Problem description: Pull every line containing "down" from the entries.

Input records:
____________________
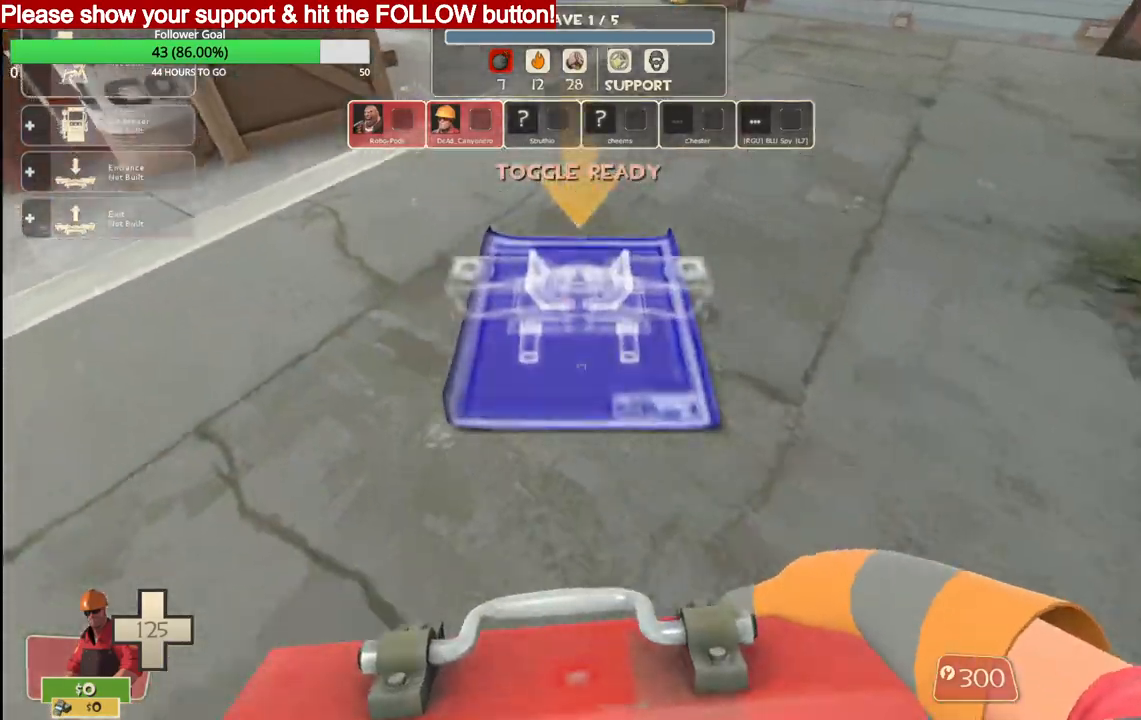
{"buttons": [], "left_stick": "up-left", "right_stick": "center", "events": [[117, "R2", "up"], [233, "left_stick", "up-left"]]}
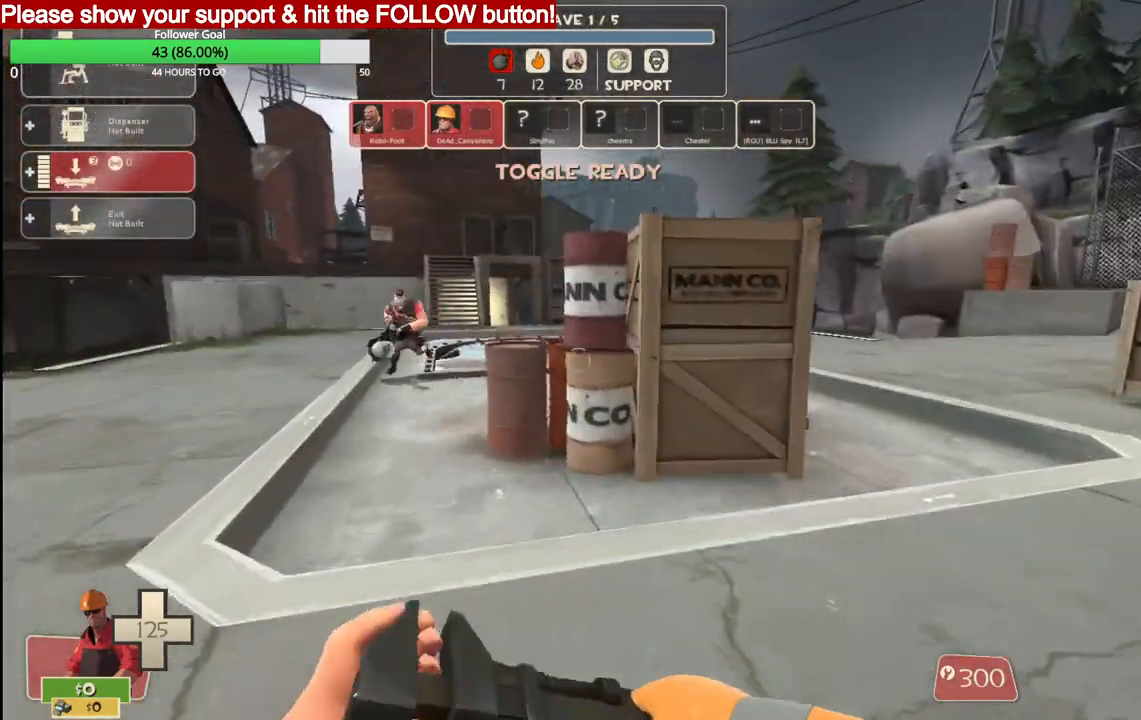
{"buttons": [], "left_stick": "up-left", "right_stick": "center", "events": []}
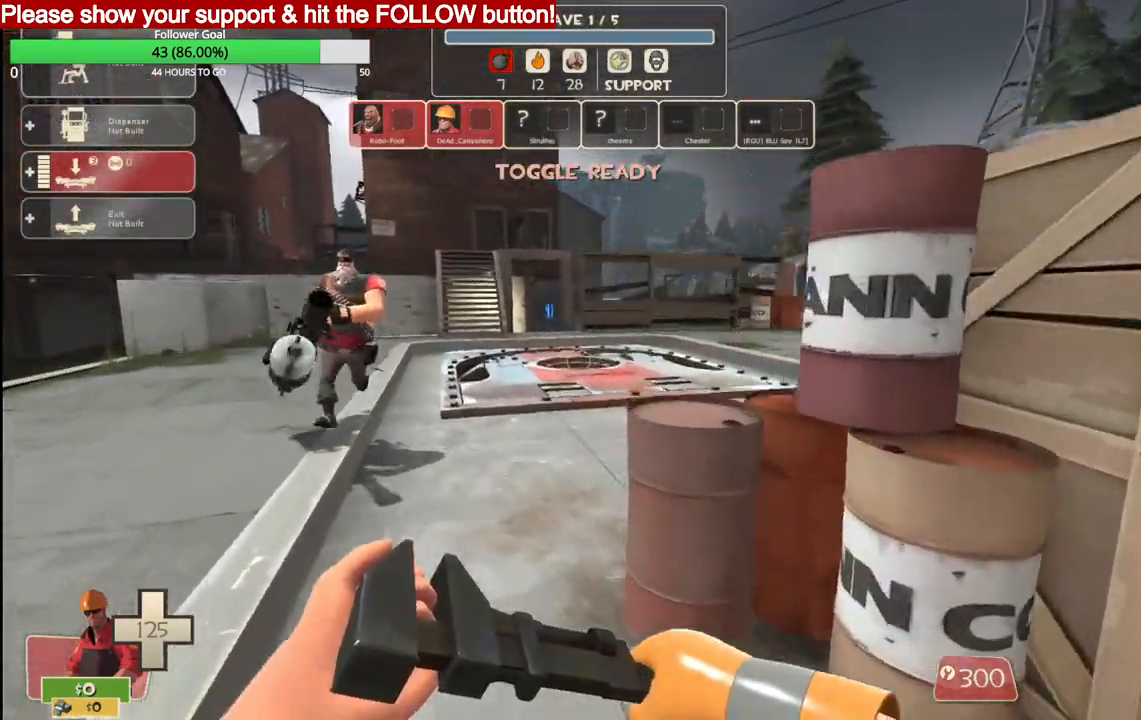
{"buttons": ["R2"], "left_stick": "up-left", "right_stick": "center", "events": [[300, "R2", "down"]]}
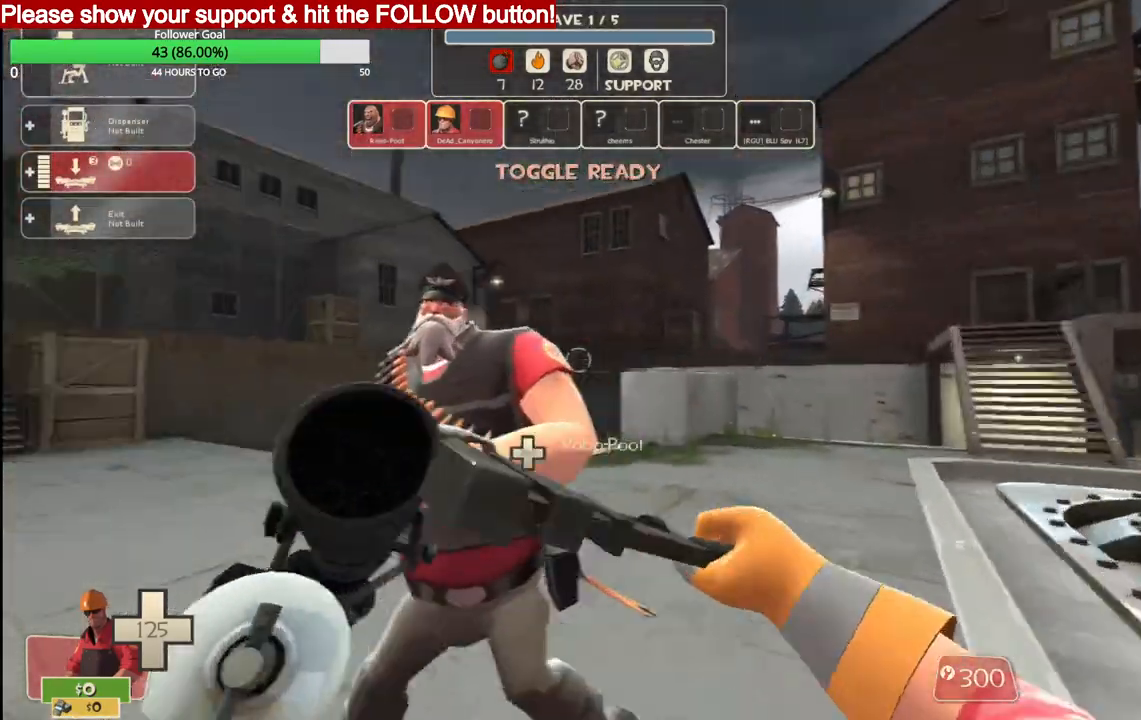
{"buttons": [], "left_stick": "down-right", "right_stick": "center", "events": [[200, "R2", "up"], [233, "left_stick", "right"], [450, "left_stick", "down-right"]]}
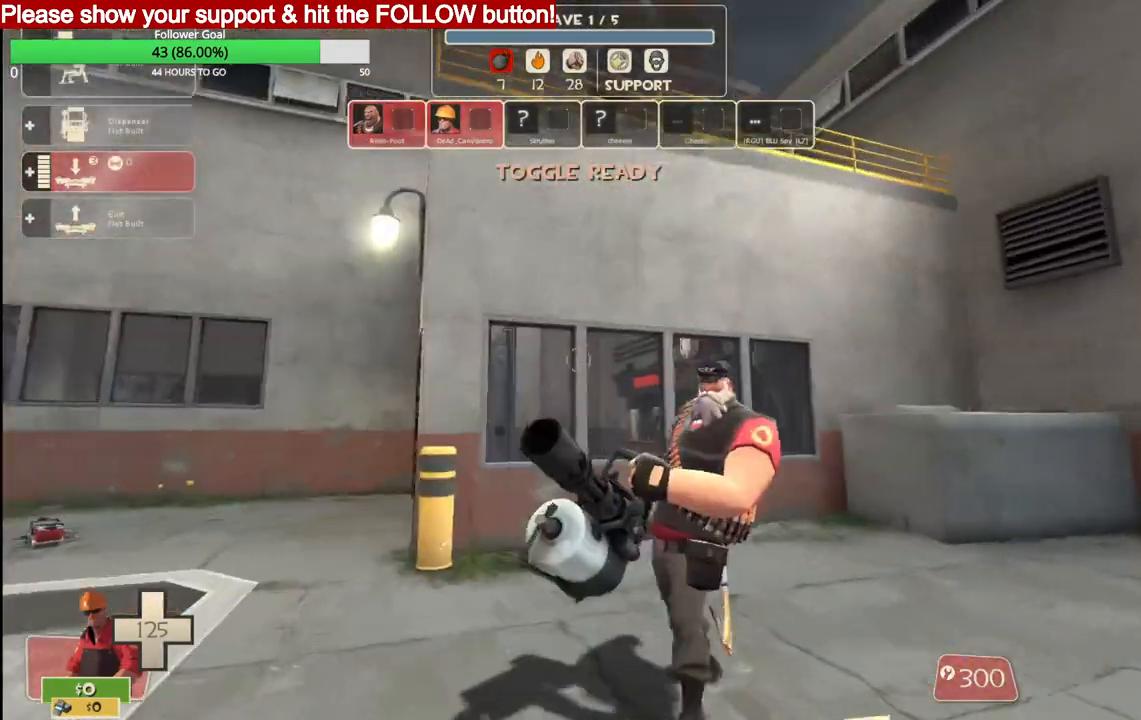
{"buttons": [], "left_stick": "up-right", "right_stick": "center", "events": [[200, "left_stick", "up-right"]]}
____________________
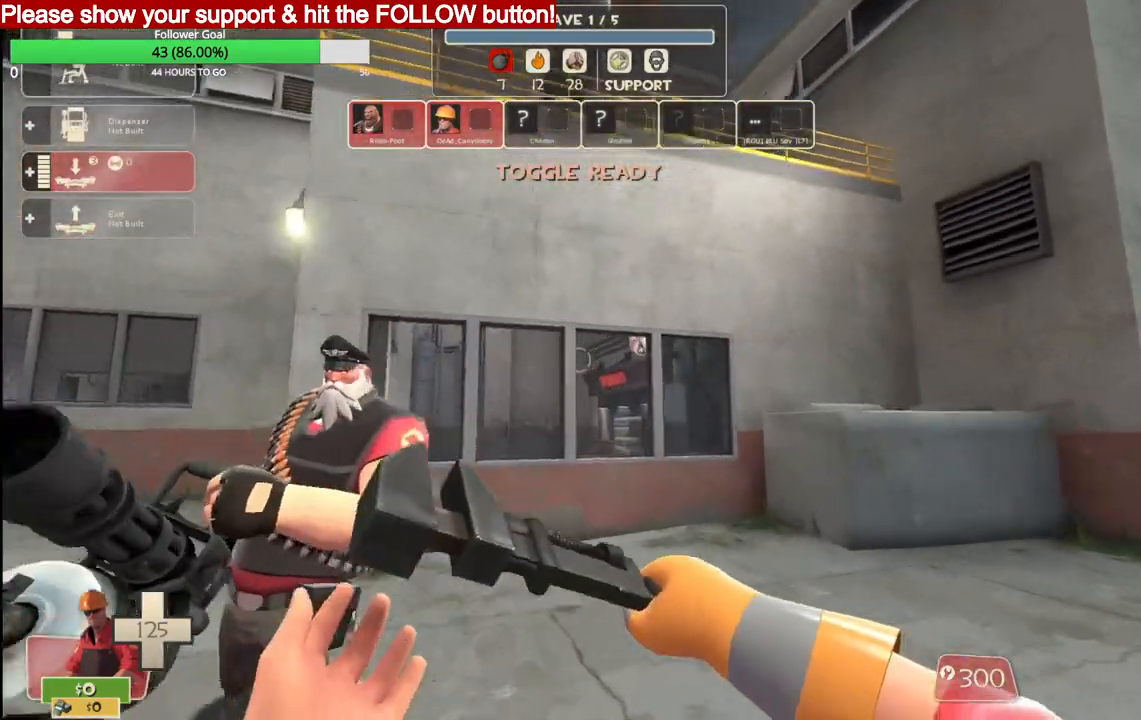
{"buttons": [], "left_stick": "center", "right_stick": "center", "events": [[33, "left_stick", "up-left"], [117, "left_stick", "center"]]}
____________________
Task result:
{"buttons": ["R2"], "left_stick": "up-left", "right_stick": "center", "events": [[300, "R2", "down"]]}
{"buttons": [], "left_stick": "down-right", "right_stick": "center", "events": [[200, "R2", "up"], [233, "left_stick", "right"], [450, "left_stick", "down-right"]]}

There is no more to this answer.